→ Problem to solve:
Find every line in the entries that holds the string "userId" and report it.

→ Record excerpts:
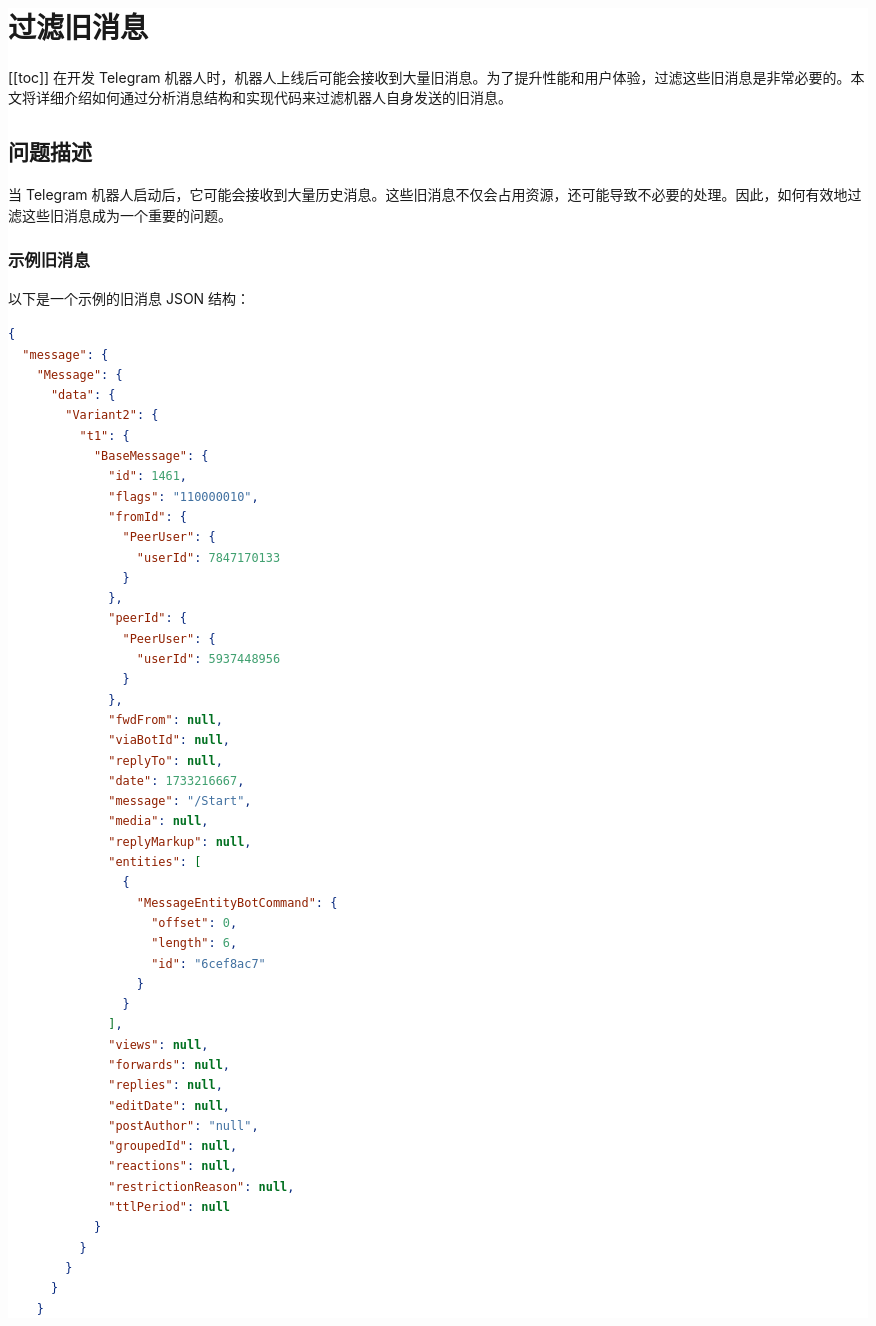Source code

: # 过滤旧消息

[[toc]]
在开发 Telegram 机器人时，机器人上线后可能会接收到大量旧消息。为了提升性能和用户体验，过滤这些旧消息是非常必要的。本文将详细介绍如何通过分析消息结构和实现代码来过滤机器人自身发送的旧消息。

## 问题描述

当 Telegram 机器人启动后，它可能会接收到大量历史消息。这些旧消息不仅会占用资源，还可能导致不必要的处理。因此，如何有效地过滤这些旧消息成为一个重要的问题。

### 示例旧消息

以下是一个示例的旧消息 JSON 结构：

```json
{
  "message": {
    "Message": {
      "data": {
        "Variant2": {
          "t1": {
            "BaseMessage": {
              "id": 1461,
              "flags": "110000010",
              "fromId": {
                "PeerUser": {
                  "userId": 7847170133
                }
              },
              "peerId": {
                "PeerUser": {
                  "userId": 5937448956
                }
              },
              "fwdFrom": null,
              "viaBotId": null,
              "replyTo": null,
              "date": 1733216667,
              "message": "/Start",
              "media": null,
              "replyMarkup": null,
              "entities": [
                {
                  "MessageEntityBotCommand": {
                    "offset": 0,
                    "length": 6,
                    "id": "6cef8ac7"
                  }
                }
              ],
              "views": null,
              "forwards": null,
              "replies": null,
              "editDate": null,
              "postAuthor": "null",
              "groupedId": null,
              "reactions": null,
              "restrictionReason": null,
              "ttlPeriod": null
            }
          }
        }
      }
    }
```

---

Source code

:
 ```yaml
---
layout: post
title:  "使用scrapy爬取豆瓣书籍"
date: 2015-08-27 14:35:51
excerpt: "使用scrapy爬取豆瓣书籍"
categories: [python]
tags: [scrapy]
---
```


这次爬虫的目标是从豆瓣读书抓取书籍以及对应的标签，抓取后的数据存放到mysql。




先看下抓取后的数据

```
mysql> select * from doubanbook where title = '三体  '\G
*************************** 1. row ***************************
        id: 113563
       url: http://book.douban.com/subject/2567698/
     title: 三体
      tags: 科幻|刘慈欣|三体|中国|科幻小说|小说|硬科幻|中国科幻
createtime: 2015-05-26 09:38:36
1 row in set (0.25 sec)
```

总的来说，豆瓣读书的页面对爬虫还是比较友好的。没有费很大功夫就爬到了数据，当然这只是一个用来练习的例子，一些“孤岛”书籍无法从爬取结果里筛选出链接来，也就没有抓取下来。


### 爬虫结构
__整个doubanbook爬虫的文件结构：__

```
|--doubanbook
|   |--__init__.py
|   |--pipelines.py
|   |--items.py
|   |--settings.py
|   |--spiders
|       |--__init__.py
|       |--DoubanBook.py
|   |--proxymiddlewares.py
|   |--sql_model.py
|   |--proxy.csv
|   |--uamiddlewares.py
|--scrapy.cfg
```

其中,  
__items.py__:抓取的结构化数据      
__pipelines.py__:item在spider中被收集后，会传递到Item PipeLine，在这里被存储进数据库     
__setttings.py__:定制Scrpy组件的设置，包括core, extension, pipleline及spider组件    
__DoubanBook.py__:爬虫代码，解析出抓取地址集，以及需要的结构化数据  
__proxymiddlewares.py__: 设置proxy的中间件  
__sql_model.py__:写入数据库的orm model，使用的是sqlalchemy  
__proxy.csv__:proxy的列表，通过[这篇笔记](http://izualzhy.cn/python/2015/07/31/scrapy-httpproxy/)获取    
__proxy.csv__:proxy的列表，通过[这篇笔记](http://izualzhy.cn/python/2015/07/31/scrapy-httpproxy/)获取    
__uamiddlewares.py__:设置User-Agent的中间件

→ Exercise output:
                  "userId": 7847170133
                  "userId": 5937448956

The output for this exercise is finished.